[start SOURCE EXTRACT]
Dr. Jodi Skipper is an Associate Professor of Anthropology and Southern Studies in the Department of Sociology and Anthropology and Center for the Study of Southern Culture at the University of Mississippi.
Research Interests
Dr. Skipper's research interests include African diaspora anthropology, historic sites management, historical archaeology, museum and heritage studies, and southern studies. She more specifically explores how African American pasts are represented in the present.
Dr. Skipper is an applied anthropologist, who explores the representation of African American lives through material culture. Her theoretical approach draws on contextual emphases in public history, public archaeology, and cultural representations in museum studies. She established a foundation for intersecting these fields through her dissertation work on the St. Paul United Methodist Church, an historically African American church in the Dallas, Texas arts district. Dr. Skipper examined the church community’s prospects of preserving its historic building and historical legacy through two heritage projects; one in which archaeologists excavated a shotgun house site on the church property and a public history project in which she created an interpretive history exhibition on the church.
[end SOURCE EXTRACT]
SET OF TASKS:
• 1. Answer from the faculty profile:
(a) At which university does Dr. Skipper hold her appointment?
(b) In what city and state is the St. Paul United Methodist Church located?
(c) What did archaeologists excavate on the church property?
• 2. Repeat the faculty profile word for word between "Dr. Jodi Skipper" and "University of Mississippi.", inclusive.
• 3. Carry on the faculty profile of Dr. Skipper from the point where it stops.
The rows that come next are separate material, unconnected to the faculty profile.
[start MATERIAL]
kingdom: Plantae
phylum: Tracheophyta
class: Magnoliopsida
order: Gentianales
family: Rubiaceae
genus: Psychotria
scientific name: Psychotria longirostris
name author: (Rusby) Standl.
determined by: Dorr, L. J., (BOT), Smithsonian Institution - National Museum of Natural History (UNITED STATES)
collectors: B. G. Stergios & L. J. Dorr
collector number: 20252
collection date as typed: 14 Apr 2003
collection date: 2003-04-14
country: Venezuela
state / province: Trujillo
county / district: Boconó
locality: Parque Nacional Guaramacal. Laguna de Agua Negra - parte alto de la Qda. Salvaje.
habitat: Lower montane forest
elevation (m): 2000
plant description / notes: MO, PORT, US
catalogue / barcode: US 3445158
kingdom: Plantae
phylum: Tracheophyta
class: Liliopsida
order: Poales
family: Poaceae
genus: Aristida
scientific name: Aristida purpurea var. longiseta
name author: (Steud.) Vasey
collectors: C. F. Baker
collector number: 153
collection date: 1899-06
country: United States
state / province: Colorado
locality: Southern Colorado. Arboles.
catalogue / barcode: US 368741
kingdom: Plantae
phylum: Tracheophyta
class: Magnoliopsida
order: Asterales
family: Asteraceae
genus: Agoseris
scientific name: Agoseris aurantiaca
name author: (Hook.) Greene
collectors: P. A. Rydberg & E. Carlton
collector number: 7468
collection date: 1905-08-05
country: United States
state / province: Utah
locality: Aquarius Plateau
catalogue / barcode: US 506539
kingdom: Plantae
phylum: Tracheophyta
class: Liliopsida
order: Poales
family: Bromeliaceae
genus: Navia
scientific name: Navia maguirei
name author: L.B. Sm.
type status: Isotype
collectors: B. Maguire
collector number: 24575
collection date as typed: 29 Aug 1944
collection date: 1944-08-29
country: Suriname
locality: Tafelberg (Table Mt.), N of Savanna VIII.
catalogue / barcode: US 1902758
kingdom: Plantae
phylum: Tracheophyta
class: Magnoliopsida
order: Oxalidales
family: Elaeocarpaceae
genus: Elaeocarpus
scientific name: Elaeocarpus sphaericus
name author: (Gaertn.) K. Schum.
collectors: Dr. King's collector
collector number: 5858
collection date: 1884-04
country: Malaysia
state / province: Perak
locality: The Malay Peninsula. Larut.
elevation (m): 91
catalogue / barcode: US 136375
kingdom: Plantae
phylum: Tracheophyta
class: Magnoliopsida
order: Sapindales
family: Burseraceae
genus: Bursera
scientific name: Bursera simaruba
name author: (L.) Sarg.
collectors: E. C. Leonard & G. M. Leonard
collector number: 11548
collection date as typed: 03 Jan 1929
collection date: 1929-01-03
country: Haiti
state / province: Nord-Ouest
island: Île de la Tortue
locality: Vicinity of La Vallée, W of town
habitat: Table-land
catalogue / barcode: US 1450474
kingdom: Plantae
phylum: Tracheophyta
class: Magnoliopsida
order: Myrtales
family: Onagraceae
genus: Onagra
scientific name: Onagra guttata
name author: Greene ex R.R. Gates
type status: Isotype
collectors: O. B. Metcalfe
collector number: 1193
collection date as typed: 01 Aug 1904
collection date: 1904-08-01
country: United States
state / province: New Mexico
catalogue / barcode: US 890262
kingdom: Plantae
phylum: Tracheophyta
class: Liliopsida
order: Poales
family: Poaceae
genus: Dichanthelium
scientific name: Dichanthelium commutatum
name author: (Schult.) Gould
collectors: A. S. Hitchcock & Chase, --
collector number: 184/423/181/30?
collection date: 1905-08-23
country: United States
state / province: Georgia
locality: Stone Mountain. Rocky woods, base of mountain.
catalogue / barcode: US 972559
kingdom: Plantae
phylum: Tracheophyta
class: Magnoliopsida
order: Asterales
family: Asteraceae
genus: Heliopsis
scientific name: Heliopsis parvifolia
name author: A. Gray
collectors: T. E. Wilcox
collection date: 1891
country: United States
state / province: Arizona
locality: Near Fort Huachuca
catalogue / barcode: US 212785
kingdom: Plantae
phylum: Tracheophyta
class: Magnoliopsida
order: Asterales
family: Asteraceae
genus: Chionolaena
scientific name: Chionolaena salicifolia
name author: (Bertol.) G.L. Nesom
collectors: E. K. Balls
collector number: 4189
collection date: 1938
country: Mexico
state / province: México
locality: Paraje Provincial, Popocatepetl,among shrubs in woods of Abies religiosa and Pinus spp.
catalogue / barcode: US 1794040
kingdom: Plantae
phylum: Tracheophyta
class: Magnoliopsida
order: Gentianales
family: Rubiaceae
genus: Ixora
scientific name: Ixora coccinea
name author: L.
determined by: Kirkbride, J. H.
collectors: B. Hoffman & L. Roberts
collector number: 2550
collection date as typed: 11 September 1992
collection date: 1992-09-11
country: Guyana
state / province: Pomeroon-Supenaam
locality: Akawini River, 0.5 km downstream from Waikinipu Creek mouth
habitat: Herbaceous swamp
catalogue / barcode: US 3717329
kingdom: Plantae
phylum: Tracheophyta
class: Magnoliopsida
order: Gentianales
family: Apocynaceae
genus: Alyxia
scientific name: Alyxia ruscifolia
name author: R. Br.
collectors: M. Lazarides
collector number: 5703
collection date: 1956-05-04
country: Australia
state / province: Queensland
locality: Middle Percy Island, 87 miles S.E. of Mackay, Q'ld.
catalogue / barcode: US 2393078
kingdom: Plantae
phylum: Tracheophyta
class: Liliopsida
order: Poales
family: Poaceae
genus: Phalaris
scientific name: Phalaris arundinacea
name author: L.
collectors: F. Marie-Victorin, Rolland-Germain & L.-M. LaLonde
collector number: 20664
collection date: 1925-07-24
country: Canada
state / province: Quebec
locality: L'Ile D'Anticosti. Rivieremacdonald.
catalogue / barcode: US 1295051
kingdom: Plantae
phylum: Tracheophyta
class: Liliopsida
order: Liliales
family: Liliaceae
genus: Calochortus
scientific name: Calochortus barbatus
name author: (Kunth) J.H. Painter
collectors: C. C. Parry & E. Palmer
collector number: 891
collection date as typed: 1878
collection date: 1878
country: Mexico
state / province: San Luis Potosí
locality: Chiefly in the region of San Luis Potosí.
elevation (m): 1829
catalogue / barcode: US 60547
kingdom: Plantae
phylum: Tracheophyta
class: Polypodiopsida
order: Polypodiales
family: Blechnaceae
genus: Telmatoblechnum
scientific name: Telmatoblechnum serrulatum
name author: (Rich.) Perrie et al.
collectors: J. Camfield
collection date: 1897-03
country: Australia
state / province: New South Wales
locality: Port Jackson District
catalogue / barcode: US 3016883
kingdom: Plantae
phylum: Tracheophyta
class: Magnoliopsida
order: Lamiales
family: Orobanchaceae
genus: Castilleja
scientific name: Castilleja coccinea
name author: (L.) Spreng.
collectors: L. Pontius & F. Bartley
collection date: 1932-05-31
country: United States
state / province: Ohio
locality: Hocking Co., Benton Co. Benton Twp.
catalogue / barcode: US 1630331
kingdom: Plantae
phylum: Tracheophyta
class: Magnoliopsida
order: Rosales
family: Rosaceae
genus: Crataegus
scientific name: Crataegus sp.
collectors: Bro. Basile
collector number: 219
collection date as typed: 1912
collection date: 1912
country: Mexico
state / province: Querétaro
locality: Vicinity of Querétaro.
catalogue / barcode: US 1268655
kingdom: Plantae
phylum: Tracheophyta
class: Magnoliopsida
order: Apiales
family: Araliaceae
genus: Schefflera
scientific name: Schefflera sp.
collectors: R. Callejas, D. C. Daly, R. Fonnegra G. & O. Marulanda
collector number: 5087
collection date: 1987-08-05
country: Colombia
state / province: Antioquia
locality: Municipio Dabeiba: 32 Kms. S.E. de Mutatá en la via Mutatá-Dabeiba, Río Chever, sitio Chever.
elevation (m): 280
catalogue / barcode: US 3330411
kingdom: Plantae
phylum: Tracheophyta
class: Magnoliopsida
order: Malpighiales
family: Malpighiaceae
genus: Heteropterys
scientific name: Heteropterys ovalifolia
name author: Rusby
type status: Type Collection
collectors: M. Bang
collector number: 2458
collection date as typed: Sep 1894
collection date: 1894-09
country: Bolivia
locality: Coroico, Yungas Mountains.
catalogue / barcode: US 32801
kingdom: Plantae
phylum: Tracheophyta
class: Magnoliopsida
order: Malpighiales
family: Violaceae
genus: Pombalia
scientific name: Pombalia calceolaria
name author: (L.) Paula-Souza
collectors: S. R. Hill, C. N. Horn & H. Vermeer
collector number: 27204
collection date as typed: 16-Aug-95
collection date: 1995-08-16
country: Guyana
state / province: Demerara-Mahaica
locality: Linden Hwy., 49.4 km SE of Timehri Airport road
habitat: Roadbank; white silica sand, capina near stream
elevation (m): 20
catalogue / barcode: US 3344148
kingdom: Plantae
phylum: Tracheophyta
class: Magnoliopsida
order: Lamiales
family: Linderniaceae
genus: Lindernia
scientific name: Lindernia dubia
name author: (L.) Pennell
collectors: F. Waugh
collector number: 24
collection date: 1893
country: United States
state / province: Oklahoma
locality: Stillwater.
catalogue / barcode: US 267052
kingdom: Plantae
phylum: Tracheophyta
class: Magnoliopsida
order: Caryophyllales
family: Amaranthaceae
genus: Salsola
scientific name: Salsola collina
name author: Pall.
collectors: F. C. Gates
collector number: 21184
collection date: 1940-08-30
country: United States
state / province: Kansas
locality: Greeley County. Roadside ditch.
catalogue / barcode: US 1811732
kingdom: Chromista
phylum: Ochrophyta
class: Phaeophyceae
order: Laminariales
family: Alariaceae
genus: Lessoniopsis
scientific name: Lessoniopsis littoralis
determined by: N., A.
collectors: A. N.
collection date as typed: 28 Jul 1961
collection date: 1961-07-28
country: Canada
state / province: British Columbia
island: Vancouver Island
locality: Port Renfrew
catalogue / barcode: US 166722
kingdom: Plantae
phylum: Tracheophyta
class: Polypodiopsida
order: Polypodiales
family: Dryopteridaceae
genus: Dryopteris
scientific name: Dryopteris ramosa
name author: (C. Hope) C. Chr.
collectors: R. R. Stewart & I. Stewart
[end MATERIAL]
RESULTS BY TASK:
• 1.
(a) The University of Mississippi
(b) Dallas, Texas
(c) A shotgun house site

• 2.
Dr. Jodi Skipper is an Associate Professor of Anthropology and Southern Studies in the Department of Sociology and Anthropology and Center for the Study of Southern Culture at the University of Mississippi.

• 3.
During her time at the University of Mississippi, Dr. Skipper extended her focus by investigating how African American historic sites interact with the production of heritage in tourism spaces through two new projects, the Behind the Big House program in Marshall County, Mississippi, and the Promiseland Historic Preservation project in St. Martin Parish, Louisiana.
Biography
Dr. Jodi Skipper received her B.A. in History from Grambling State University in 1998. It is there that she began to develop an interest in African diaspora archaeology, which she studied at Florida State University and the University of Texas at Austin. Through those institutions, she received a M.A. and Ph.D. in Anthropology, with a focus on historical archaeology. Her M.A. thesis was a historical and archaeological analysis of one plantation-owning family in Leon County, Florida, and her dissertation investigated the application of public archaeology and other methods of historic preservation at the historic St. Paul United Methodist Church community in the Arts District of Dallas, Texas. As a graduate student, she worked for several private and federal cultural resource management institutions, including the National Park Service. After completing her dissertation, Dr. Skipper accepted a postdoctoral fellowship at the University of South Carolina Institute for Southern Studies. She joined the faculty at the University of Mississippi in 2011. In addition to teaching, she enjoys traveling to historic sites and attending food festivals.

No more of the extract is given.